Interesting area of law that I was unaware of. Some history:

"... the California Supreme Court held in Robins v. Pruneyard Shopping Center (1979), that the free-speech and petition provisions of the California Constitution grant mall visitors a constitutional right to free speech that outweighs the private-property interests of mall owners. The California Supreme Court took the position that "all private property is held subject to the power of government to regulate its use for the public welfare." In a unanimous decision, the U.S. Supreme Court affirmed the state court's decision, noting that its own reasoning in Lloyd "does not ex proprio vigore limit the authority of the State to exercise its police power or its sovereign right to adopt in its own Constitution individual liberties more expansive than those conferred by the Federal Constitution." Pruneyard Shopping Center v. Robbins (1980). A state may, therefore, in the exercise of its police power, adopt reasonable restrictions on private property, so long as the restrictions do not amount to a taking without just compensation or contravene any other federal constitutional provision."

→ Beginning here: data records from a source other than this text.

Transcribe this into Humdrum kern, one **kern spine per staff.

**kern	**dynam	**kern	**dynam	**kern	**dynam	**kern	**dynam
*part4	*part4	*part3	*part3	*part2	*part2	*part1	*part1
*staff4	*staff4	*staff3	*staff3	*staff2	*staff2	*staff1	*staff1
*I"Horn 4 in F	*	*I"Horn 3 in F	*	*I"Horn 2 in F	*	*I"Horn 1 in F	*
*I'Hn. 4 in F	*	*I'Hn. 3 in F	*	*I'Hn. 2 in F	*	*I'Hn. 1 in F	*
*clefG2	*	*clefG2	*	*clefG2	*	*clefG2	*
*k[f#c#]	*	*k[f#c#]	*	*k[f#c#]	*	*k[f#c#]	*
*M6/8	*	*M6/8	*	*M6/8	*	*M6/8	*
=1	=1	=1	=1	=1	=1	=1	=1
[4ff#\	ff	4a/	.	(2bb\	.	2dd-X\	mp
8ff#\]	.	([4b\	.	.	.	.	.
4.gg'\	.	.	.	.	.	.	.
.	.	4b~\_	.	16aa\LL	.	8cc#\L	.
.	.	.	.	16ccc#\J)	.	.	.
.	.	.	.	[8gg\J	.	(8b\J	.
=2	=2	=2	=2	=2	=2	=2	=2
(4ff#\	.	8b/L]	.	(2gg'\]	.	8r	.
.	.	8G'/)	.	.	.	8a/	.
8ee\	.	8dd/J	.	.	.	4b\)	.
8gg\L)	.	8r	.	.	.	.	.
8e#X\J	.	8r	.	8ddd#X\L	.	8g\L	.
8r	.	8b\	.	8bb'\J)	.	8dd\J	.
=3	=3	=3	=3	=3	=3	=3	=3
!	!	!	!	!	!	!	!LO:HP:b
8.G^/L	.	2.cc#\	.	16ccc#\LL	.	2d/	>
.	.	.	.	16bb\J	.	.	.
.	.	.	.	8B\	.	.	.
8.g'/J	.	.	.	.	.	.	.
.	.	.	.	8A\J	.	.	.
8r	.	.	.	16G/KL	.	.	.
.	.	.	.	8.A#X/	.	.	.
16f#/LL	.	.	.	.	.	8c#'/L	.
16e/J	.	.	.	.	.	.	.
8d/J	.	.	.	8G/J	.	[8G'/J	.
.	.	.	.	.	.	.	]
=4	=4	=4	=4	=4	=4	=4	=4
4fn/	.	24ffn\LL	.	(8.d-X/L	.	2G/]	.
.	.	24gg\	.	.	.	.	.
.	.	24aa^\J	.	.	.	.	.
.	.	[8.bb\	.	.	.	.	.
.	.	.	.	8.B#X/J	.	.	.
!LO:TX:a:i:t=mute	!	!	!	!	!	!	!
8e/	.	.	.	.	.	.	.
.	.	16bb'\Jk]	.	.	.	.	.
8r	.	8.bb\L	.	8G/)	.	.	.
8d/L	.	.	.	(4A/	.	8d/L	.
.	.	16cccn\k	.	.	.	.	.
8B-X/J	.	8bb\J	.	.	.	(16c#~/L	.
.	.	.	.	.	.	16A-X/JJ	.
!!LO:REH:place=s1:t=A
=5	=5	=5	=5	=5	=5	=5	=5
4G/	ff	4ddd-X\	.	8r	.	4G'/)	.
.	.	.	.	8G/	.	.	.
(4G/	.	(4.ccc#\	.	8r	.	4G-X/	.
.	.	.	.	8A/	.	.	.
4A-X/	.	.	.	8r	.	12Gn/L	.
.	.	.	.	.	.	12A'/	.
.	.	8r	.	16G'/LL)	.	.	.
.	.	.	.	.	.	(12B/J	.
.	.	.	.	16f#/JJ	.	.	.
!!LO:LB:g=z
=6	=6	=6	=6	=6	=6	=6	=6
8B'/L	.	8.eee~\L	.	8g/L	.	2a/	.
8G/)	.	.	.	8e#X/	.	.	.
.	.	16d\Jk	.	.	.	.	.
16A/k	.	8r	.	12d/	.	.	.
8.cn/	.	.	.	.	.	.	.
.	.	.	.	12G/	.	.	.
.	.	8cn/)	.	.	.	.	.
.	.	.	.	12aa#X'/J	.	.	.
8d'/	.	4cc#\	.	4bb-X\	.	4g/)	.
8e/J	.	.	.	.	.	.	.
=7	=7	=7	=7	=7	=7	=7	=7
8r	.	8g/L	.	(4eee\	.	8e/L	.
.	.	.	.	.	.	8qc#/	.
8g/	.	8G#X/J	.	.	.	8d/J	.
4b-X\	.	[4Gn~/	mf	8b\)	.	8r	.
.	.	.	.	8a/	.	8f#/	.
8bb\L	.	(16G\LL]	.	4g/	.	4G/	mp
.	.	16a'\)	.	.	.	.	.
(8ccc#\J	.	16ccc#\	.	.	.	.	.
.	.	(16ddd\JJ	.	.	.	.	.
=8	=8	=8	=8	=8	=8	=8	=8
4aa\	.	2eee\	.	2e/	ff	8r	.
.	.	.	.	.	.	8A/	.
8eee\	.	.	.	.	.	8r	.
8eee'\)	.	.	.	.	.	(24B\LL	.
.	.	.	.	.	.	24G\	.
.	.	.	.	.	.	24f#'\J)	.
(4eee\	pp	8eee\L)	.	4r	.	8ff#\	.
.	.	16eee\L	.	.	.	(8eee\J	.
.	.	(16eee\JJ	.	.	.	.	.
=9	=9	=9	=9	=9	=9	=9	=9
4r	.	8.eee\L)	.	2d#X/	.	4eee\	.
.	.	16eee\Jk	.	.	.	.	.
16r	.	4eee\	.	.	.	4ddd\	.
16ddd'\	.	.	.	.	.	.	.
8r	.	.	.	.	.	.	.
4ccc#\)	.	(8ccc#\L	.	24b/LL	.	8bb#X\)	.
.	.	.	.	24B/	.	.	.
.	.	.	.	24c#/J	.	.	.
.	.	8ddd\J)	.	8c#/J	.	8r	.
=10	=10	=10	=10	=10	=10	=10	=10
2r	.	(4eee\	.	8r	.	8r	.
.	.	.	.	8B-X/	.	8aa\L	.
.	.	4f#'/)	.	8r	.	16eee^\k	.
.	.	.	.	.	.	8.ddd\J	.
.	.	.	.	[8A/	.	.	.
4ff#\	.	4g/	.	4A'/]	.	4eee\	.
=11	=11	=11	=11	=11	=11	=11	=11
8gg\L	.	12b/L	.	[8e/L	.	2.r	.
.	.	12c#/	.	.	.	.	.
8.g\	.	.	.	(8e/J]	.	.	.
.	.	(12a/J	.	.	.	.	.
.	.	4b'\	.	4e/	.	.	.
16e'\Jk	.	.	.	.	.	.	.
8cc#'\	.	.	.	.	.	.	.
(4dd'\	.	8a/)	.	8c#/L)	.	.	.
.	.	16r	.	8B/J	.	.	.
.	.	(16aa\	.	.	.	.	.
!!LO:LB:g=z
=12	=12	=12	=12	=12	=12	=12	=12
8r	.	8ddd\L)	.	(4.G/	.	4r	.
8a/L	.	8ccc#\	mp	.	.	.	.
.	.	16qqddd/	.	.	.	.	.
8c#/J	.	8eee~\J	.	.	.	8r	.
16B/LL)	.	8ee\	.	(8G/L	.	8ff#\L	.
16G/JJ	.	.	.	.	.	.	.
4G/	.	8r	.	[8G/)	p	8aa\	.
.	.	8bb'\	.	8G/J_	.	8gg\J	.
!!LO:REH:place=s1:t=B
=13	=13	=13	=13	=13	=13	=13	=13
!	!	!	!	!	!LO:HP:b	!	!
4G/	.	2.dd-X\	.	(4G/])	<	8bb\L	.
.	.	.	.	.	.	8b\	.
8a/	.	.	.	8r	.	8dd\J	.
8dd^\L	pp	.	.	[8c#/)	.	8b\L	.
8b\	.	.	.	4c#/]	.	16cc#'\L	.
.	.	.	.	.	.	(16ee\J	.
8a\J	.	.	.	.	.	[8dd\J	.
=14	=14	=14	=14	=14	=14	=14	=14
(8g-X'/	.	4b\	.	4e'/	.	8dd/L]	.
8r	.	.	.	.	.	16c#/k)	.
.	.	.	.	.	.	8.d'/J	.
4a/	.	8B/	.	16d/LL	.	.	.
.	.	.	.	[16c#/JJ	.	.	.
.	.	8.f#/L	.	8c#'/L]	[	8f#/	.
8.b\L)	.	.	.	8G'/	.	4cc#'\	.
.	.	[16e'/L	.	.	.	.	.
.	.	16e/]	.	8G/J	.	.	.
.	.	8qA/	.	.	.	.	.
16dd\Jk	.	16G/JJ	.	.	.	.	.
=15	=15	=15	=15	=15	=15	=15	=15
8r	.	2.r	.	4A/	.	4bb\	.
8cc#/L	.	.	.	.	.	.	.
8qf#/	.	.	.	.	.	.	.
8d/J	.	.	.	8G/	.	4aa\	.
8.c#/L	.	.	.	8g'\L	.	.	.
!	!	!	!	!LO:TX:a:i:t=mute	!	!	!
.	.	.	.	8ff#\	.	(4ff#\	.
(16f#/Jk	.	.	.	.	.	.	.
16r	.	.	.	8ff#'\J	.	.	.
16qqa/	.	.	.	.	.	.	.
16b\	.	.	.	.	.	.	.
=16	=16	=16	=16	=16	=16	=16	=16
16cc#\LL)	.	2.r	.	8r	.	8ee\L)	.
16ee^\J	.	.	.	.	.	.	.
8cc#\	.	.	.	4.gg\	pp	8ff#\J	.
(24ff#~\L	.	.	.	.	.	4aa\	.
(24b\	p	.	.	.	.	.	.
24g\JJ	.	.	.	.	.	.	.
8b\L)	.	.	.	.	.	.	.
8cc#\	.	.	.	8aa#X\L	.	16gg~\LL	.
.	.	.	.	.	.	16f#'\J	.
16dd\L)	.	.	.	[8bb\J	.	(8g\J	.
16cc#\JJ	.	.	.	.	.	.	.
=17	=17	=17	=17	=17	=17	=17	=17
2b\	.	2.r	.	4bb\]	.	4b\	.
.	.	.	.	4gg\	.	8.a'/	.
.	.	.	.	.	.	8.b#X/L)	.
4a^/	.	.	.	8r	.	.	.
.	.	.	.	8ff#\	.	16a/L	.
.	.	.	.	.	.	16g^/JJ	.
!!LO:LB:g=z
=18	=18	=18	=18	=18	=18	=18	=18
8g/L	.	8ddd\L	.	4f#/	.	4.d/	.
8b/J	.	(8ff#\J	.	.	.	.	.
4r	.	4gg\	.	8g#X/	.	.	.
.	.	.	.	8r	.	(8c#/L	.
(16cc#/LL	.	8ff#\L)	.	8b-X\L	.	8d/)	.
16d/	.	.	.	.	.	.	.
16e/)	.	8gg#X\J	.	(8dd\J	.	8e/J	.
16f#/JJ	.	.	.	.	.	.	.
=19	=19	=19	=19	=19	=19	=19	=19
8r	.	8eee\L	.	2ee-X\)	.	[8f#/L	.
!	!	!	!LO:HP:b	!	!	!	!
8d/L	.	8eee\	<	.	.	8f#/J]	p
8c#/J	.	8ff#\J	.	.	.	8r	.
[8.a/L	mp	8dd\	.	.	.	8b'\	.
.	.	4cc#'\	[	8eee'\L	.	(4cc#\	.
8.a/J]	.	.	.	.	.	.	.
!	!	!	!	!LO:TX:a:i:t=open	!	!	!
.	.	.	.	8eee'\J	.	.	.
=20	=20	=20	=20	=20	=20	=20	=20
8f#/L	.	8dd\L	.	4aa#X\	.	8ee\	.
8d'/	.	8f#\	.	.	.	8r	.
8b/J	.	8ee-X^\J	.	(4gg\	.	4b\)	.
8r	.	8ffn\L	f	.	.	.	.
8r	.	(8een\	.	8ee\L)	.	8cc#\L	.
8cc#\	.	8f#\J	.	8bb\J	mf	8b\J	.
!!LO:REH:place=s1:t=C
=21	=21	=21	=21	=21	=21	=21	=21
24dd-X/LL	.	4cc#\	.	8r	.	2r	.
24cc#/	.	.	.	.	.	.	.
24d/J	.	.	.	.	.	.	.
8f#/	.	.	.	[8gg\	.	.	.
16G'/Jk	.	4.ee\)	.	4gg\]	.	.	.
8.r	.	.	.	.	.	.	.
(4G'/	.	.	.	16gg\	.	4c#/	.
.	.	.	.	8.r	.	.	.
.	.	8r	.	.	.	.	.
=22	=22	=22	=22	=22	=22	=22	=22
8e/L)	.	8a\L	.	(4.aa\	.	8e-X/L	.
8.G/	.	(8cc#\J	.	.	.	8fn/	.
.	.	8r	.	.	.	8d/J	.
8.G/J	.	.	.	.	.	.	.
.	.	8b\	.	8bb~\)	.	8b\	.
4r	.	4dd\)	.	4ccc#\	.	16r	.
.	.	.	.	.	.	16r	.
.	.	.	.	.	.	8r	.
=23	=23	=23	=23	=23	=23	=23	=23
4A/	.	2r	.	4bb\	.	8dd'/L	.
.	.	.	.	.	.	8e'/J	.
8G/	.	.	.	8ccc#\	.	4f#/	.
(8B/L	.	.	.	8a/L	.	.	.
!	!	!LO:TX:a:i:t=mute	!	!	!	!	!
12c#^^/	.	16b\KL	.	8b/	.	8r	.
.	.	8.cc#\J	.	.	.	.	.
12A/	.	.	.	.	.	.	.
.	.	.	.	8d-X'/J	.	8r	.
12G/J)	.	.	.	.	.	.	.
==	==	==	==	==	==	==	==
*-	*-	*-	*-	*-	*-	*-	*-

Since the Court's decision in Pruneyard, few states have recognized any state constitutional right to free expression on private property. The scope of these decisions is narrow. State constitutional provisions have been held to apply in only two private-property settings: shopping malls and non-public universities. Moreover, the state courts have limited the situations in which these protections are applicable to only a few, such as those involving political speech.

source of quotation and a fuller explanation.

[Edited by: sgm4law at 12/30/2012 10:01:09 AM EST]
Profile Pic
flyboyUT
Champion Author Utah

Posts:27,641
Points:1,470,470
Joined:Aug 2008
Message Posted: Dec 29, 2012 11:55:34 AM

AC - not according to your prog/lib judges there. Next the ACLUoopy will sue those places that have the signs "no shirt, no shoes - no service".

Bet some activist prog/lib court will find it damages someones ego or is discrimination or something.
Profile Pic
AC-302
Champion Author Los Angeles

Posts:30,680
Points:3,404,245
Joined:Aug 2004
Message Posted: Dec 29, 2012 11:48:50 AM

I get that it is a public place of business. It's a store, so anyone can and rightly should be able to go there to buy groceries. Fair enough. But aren't there also laws that say that the picketers cannot block the entry and cannot prevent shoppers (or other workers) from entry or egress of the building or lot?

This was a problem here in LaLa land during our grocery strike. I saw one grocery, also a Ralph's (Ralph's is what the Kroger chain calls itself out here) where picketers marched in a circle around the entrance and were disallowing folks to go into the store. That's both illegal and immoral, as far as I'm concerned.
Profile Pic
hooky
Champion Author Michigan

Posts:28,514
Points:2,965,145
Joined:Sep 2005
Message Posted: Dec 29, 2012 5:38:32 AM

Unions are just another tool of Odumma in the destruction of this country!
Profile Pic
goldseeker
Champion Author West Virginia

Posts:22,792
Points:3,270,065
Joined:Sep 2005
Message Posted: Dec 29, 2012 5:08:03 AM

And since when did we have any rights. This administration will soon abolish the constitution.